Stored data entries
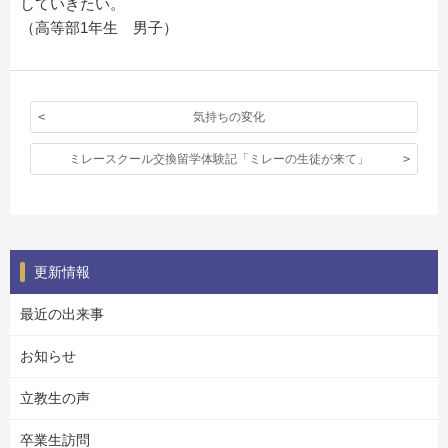
していきたい。
（高等部1年生 男子）
気持ちの変化
ミレースクール交換留学体験記「ミレーの生徒が来て」
更新情報
最近の出来事
お知らせ
立教生の声
卒業生訪問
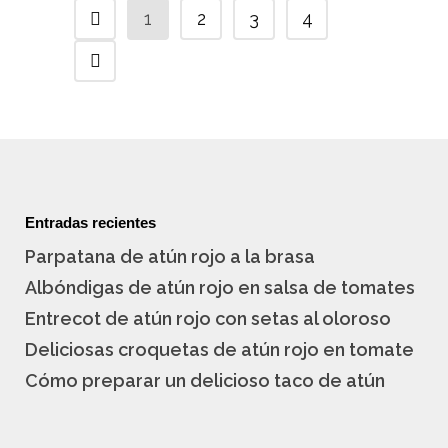
1
2
3
4
Entradas recientes
Parpatana de atún rojo a la brasa
Albóndigas de atún rojo en salsa de tomates
Entrecot de atún rojo con setas al oloroso
Deliciosas croquetas de atún rojo en tomate
Cómo preparar un delicioso taco de atún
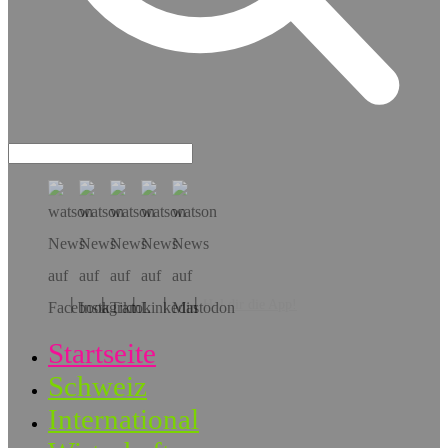
Hol dir die App!
Startseite
Schweiz
International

■ **WHAT IS EXPECTED**
Retype each line above exactly and leave out any picture.

■ **TASK OUTPUT**
していきたい。
（高等部1年生 男子）
気持ちの変化
ミレースクール交換留学体験記「ミレーの生徒が来て」
更新情報
最近の出来事
お知らせ
立教生の声
卒業生訪問
1
2
3
4
Entradas recientes
Parpatana de atún rojo a la brasa
Albóndigas de atún rojo en salsa de tomates
Entrecot de atún rojo con setas al oloroso
Deliciosas croquetas de atún rojo en tomate
Cómo preparar un delicioso taco de atún
Hol dir die App!
Startseite
Schweiz
International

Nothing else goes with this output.